Since 2006, the small house had been bought and sold several times, including for $190,000 in 2006, and for $26,000, in early 2011. Along the way, the original two-bedroom, one-bath structure acquired a third bedroom and a second bath.

Soon after moving in, she called a plumber because sewage had backed up into her child’s bathtub. The plumber, finding code violations, summoned a contractor who alerted the county. The additions were done, it turns out, without permits, by enclosing a carport.


“Based on what I’ve observed, it certainly wasn’t a licensed person doing the work,” Yantorno says. A load-bearing support post had been removed, putting the roof at risk of collapse. Correcting the problems — reinstalling plumbing and removing and restoring a wall to reach it, hooking up to city sewers, reinstalling windows and rebuilding a lanai — will cost the homeowner $25,000 to $30,000, the contractor estimates.

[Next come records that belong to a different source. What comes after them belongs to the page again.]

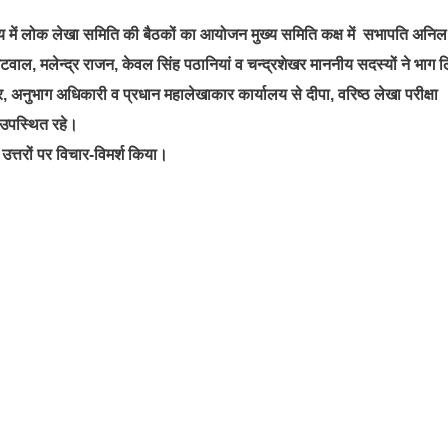
ें लोक लेखा समिति की बैठकों का आयोजन मुख्य समिति कक्ष में सभापति अनिल श
 कटवाल, मलेन्द्र राजन, केवल सिंह पठानियां व चन्द्रशेखर माननीय सदस्यों ने भाग
 अनुभाग अधिकारी व प्रधान महालेखाकार कार्यालय से दीपा, वरिष्ठ लेखा परीक्षा
 उपस्थित रहे।
य उत्तरों पर विचार-विमर्श किया।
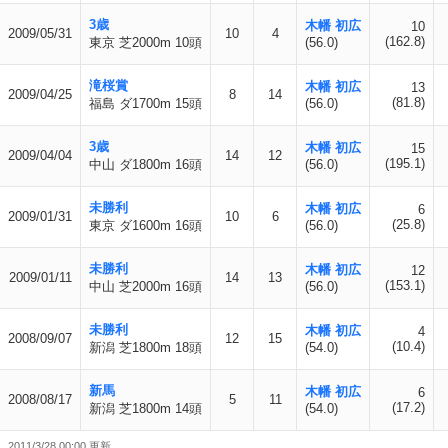
3歳
木幡 初広
10
2009/05/31
10
4
(162.8)
東京 芝2000m 10頭
(56.0)
滝桜賞
木幡 初広
13
2009/04/25
8
14
(81.8)
福島 ダ1700m 15頭
(56.0)
3歳
木幡 初広
15
2009/04/04
14
12
(195.1)
中山 ダ1800m 16頭
(56.0)
未勝利
木幡 初広
6
2009/01/31
10
6
(25.8)
東京 ダ1600m 16頭
(56.0)
未勝利
木幡 初広
12
2009/01/11
14
13
(153.1)
中山 芝2000m 16頭
(56.0)
未勝利
木幡 初広
4
2008/09/07
12
15
(10.4)
新潟 芝1800m 18頭
(54.0)
新馬
木幡 初広
6
2008/08/17
5
11
(17.2)
新潟 芝1800m 14頭
(54.0)
2011/3/28 00:00 更新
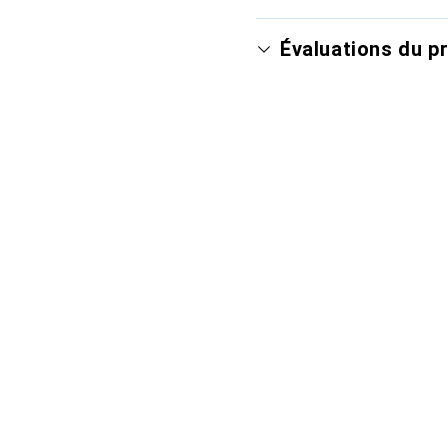
Évaluations du p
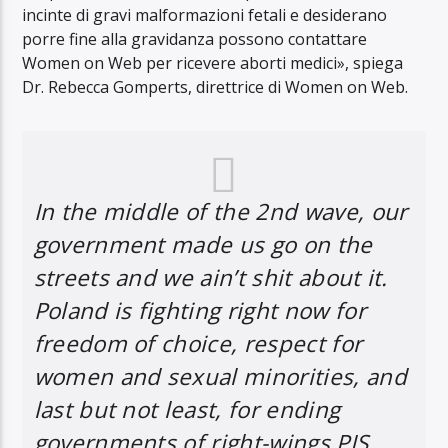
incinte di gravi malformazioni fetali e desiderano
porre fine alla gravidanza possono contattare
Women on Web per ricevere aborti medici», spiega
Dr. Rebecca Gomperts, direttrice di Women on Web.
In the middle of the 2nd wave, our
government made us go on the
streets and we ain’t shit about it.
Poland is fighting right now for
freedom of choice, respect for
women and sexual minorities, and
last but not least, for ending
governments of right-wings PIS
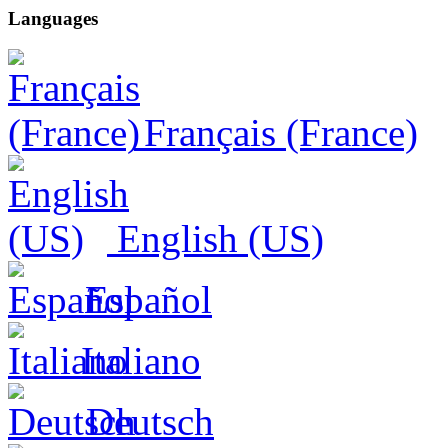
Languages
Français (France)
English (US)
Español
Italiano
Deutsch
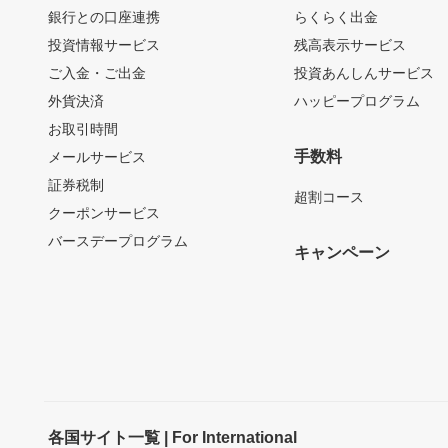
銀行との口座連携
らくらく出金
投資情報サービス
残高表示サービス
ご入金・ご出金
投資あんしんサービス
外貨決済
ハッピープログラム
お取引時間
手数料
メールサービス
証券税制
超割コース
クーポンサービス
バースデープログラム
キャンペーン
各国サイト一覧 | For International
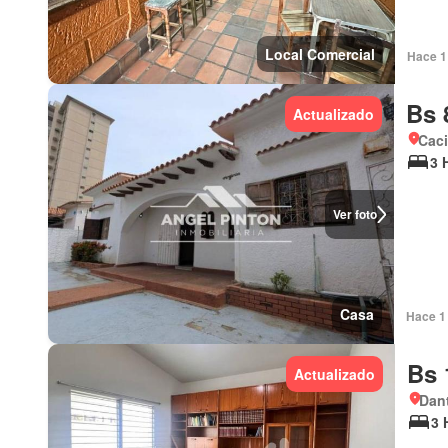
Local Comercial
Hace 1 
Bs 
Actualizado
Cac
3 
Ver foto
Casa
Hace 1 
Bs 
Actualizado
Dant
3 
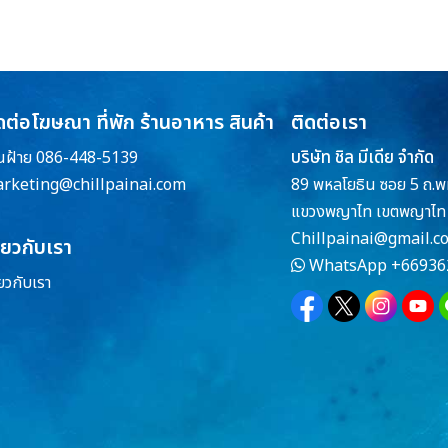
ดต่อโฆษณา ที่พัก ร้านอาหาร สินค้า
ติดต่อเรา
บริษัท ชิล มีเดีย จำกัด
ณฝ้าย 086-448-5139
rketing@chillpainai.com
89 พหลโยธิน ซอย 5 ถ.พ
แขวงพญาไท เขตพญาไท 
Chillpainai@gmail.c
ี่ยวกับเรา
WhatsApp
+66936
่ยวกับเรา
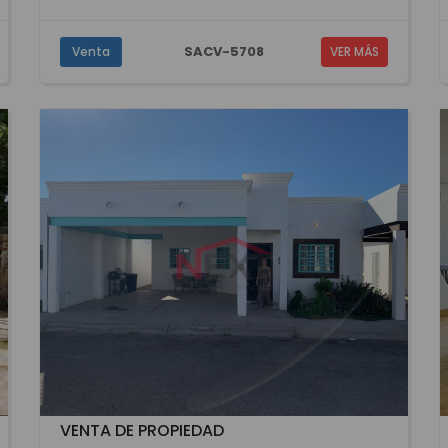
SACV-5708
Venta
VER MÁS
VENTA DE PROPIEDAD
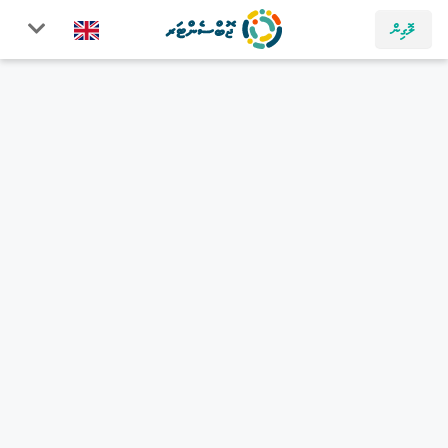
ލޮގިން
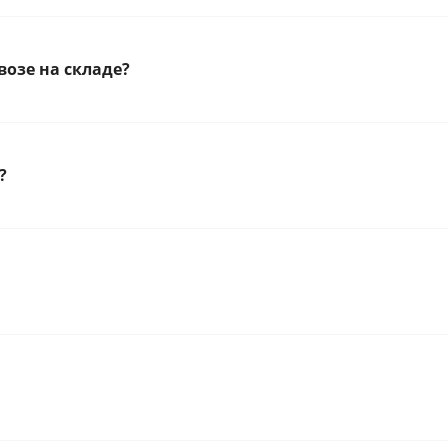
озе на складе?
?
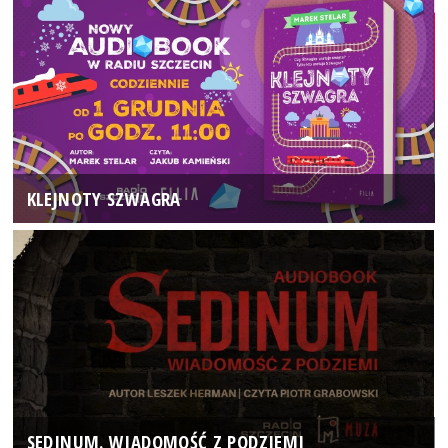
KLEJNOTY SZWAGRA
SEDINUM. WIADOMOŚĆ Z PODZIEMI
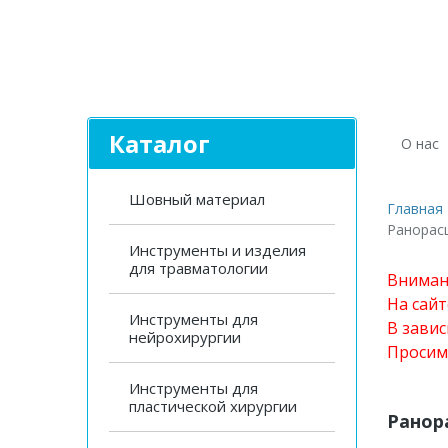
Каталог
О нас
Шовный материал
Главная
Ранорас
Инструменты и изделия
для травматологии
Вниман
На сай
Инструменты для
В завис
нейрохирургии
Просим
Инструменты для
пластической хирургии
Ранор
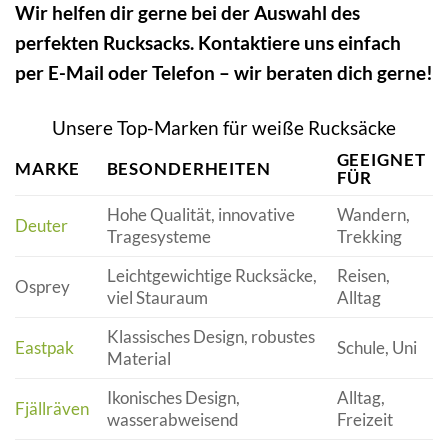
Wir helfen dir gerne bei der Auswahl des
perfekten Rucksacks. Kontaktiere uns einfach
per E-Mail oder Telefon – wir beraten dich gerne!
Unsere Top-Marken für weiße Rucksäcke
GEEIGNET
MARKE
BESONDERHEITEN
FÜR
Hohe Qualität, innovative
Wandern,
Deuter
Tragesysteme
Trekking
Leichtgewichtige Rucksäcke,
Reisen,
Osprey
viel Stauraum
Alltag
Klassisches Design, robustes
Eastpak
Schule, Uni
Material
Ikonisches Design,
Alltag,
Fjällräven
wasserabweisend
Freizeit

She can’t sell it until the numerous code violations are fixed. Unfair as it is, “she’s stuck with it,” Yantorno says. “It’s her problem now.”


Buyers beware

Substandard construction is nothing new. But it seems to have been popular in the foreclosure crisis. “A lot of unlicensed people were doing work. People were flipping houses, doing a few repairs and trying to sell them. Owners were trying to do work themselves,” Pieczynski says.


The lesson: Investigate any home purchase thoroughly before buying, even if the house seems in perfect condition:

– Get the history: Ask the homeowner or the listing real-estate agent for a history of work done to the home. “If you ask the seller, ‘Did you have a permit for this?’ and he lies to you, you may have an action for what’s called a ‘fraudulent conveyance,'” Pieczynski says.

– Find the record: Visit the city or county permit agency to see the file for the address of the home you’re considering. The file should contain any building permits taken out for the home. It’s a red flag if you know work was done but you can’t find the permits.

– Get help: On the International Code Commission’s map, you’ll find permit information and contacts for many local and state building and licensing authorities. Caveat: Not all cities and counties participate.


License and insurance

Even if a permit isn’t required, you’re supposed to hire licensed and insured workers. Do-ityourselfers usually get an exception, but they must use licensed professionals for structural, electrical and plumbing work. The exception doesn’t cover your brother-in-law or his pal Morty, the unlicensed contractor.


Each state differs in its approach. California, for example, requires licensed workers for “all but the most mundane forms of home maintenance,” says Peter Brewer, a Palo Alto, Calif., attorney who’s an expert in housing and real-estate issues. “Cleaning your windows, no. Replacing your windows, yes. Doing roof repair, absolutely. Building a fence, yes,” Brewer says. Call your local government to learn the requirements.


It’s tempting to hire someone cheap, but the drawbacks can be severe. “If you don’t have a contractor and you hire unlicensed persons, you are the de facto general contractor, and you are on the hook for defective work for up to 10 years,” Brewer says.


Even a contractor’s license doesn’t completely protect you. A contractor also needs two kinds of insurance: liability, to compensate you if the work fails, and workers’ compensation insurance, in case someone is injured on the job.


To protect yourself:

– Ask to see a contractor’s license and proof of insurance.

– Make and keep photocopies.

– Phone your state licensing agency (found here, through the National Association of State Contractor Licensing Agencies or at the Contractors’ License Reference Site) to confirm it is current.

– Phone the insurance agent to ensure that the policy is in force.


Otherwise? Well, here’s another cautionary tale, from a cooperative housing community in Washington state. The group hired help to build a community hall, followed all the rules, obtained permits and purchased workers’ comp insurance for its contractors and volunteers.


But after most of the work was finished, they hired a contractor for one more job. A member of the community recalls, “We did not know he had recently dropped his license and coverage. We should have verified his coverage, and we did not.” The worker fell from a ladder. His medical care cost the community thousands of dollars.